Я. Да потому, что существующую любить нельзя – она болит, ноет, не дает заснуть, грозит летальным исходом. Я уж не говорю о том, что не всякое страдание есть мученичество. За неимением настоящих страданий разводят и культивируют искусственные, зато другим постулируют настоящие – без них, мол, нет художника. Тогда поблагодарим Сталина за «Воронежские тетради», а Гитлера – за «Дневник Анны Франк».
САША. Вы рассуждаете как иностранец…
Я. Почему это я как иностранец, а вы как русский? Так мы далеко зайдем – «Умом Россию не понять… В Россию можно только верить!»

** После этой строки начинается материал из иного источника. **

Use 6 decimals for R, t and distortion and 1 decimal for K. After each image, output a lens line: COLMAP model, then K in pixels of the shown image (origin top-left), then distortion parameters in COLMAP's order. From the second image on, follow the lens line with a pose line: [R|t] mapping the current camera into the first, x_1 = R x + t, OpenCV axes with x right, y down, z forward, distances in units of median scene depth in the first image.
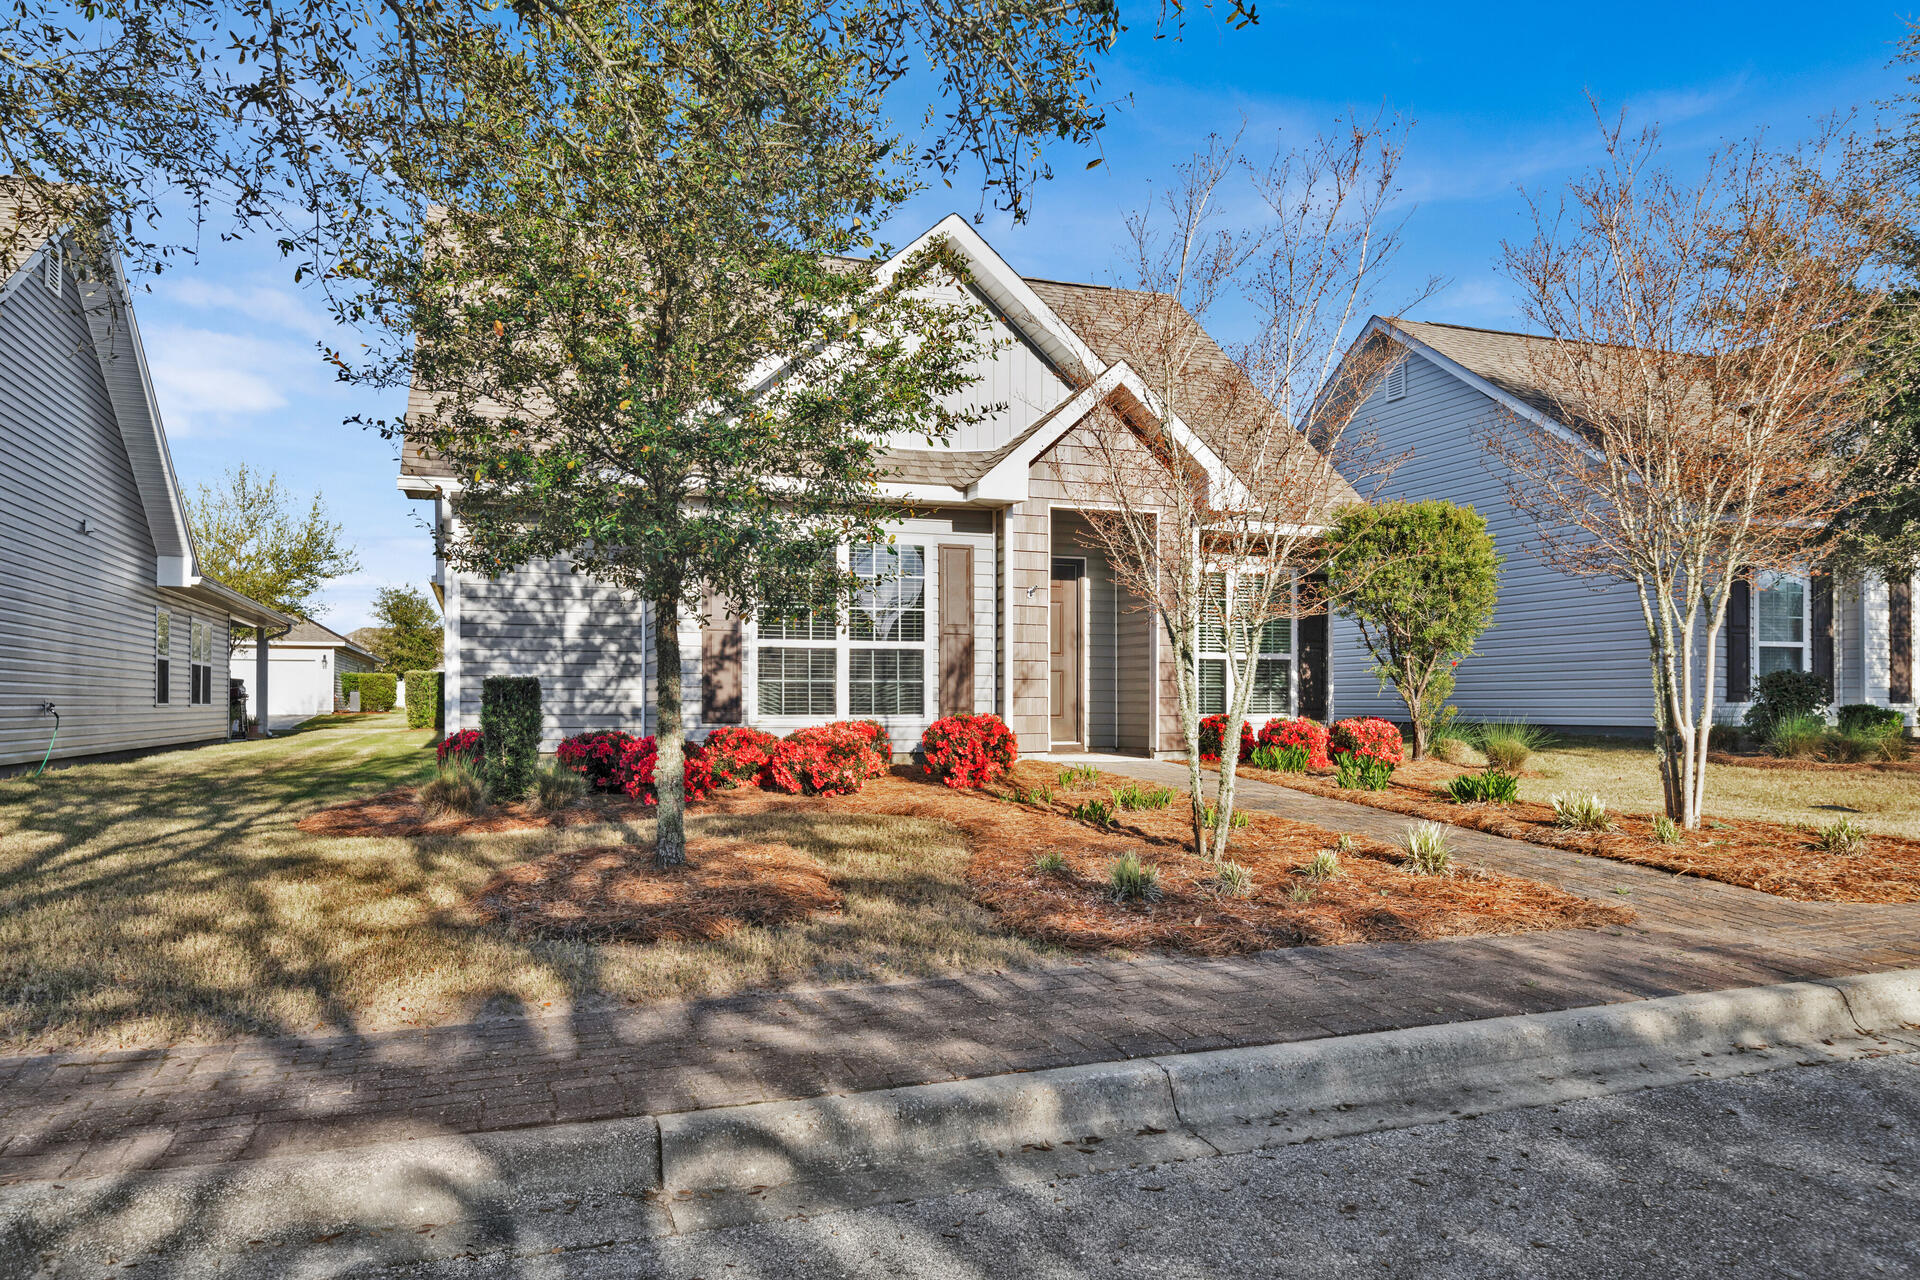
lens RADIAL K [[1288.9, 0, 960.8], [0, 1288.9, 647.9], [0, 0, 1]] dist [-0.000400, -0.000780]
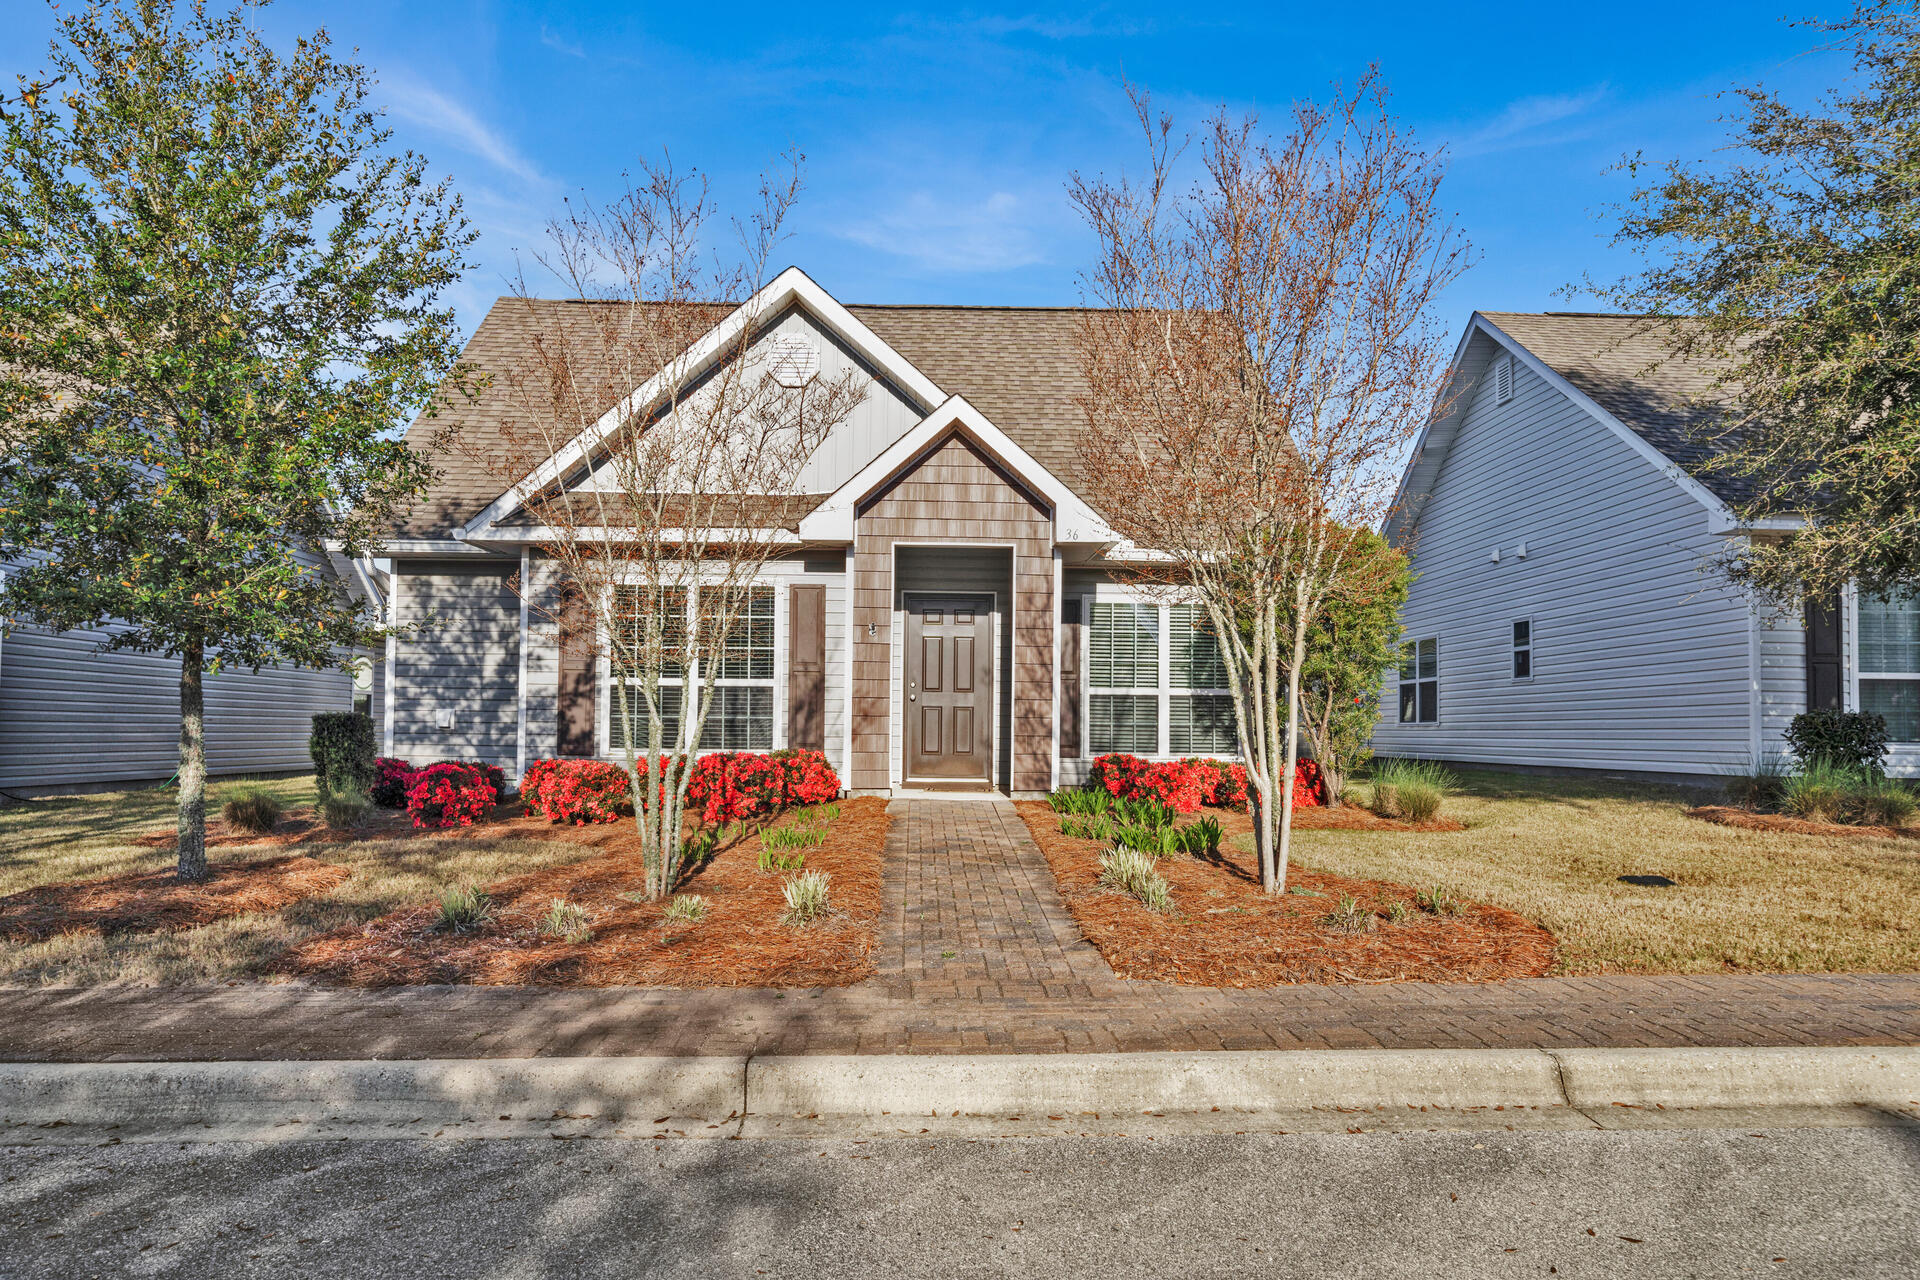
lens RADIAL K [[1288.9, 0, 956.2], [0, 1288.9, 639.1], [0, 0, 1]] dist [-0.000400, -0.000780]
pose [[0.950761, -0.012640, -0.309667, 0.435260], [0.003280, 0.999522, -0.030729, -0.004566], [0.309907, 0.028200, 0.950348, 0.063326]]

Поставить на место Бога Россию – до чего все-таки Тютчев был безрелигиозен! Потому что верить можно только в Бога, ни в кого больше.
Или вы на манер Хомякова рассуждаете?
ТОМАС. А что Хомяков? У вас пошли уже столь специфически русские разговоры, что мне нужны сноски, комментарий.
Я. Как же – Хомякову нравится женщина, но она, видите ли, не впадает в священный трепет при слове «Россия», а посему – от ворот поворот!
САША. Только не надо в пылу полемики превращать Хомякова в идиота – разве у него про это стихотворение?
Я люблю, как Саша читает стихи – глухо, отчужденно, почти неприязненно, создавая тем самым нейтральный фон для слова, не заглушая его декламацией. Да и стихи хорошие – я был, конечно, не прав, упрощая и пародируя их. С точки зрения Саши, последнее слово в любом споре принадлежит стиху: стих не просто аргумент, а приравнен к слову Божьему. Я так, естественно, не думаю. Вообще, в диалог Саша втянут насильственно, его сознание резко антидиалогическое, любое оживление – в разговоре ли, в прессе, в стране – сбивает его с толку, лишает почвы под ногами, государственное наше единомыслие вполне отвечает монологической его индивидуальности.
Он и телом крепко сбит, слитно, из одного куска: ноги, руки, плечи, голова – как-то сосредоточены, устремлены к невидимому центру, как у Поликлета в статуях. Он и шагает, подпрыгивая, не только чтобы быть выше ростом или чтобы дотянуться до рядом идущей женщины (а любит высоких, крупнокостных, больших), но и потому, что ноги его слишком связаны с остальным телом, он ходит не ногами, а всем своим коротким и широкоплечим телом, и будь постройнее, сошел бы за мима, за паяца, а так – поэт. В последнее время мы с ним редко видимся, не решаясь на открытое столкновение, хотя – пора. Литва нас соединила на неделю, чтобы разбросать на всю жизнь.
В конце концов Саша озлился, помутилось сердце человеческое – мы выходим в ночной Вильнюс и отчужденно, молча вышагиваем его весь насквозь. Бедный Саша! Каково ему будет в гостинице, где у нас с ним двойной «супружеский» номер и кровати стоят впритык друг к другу!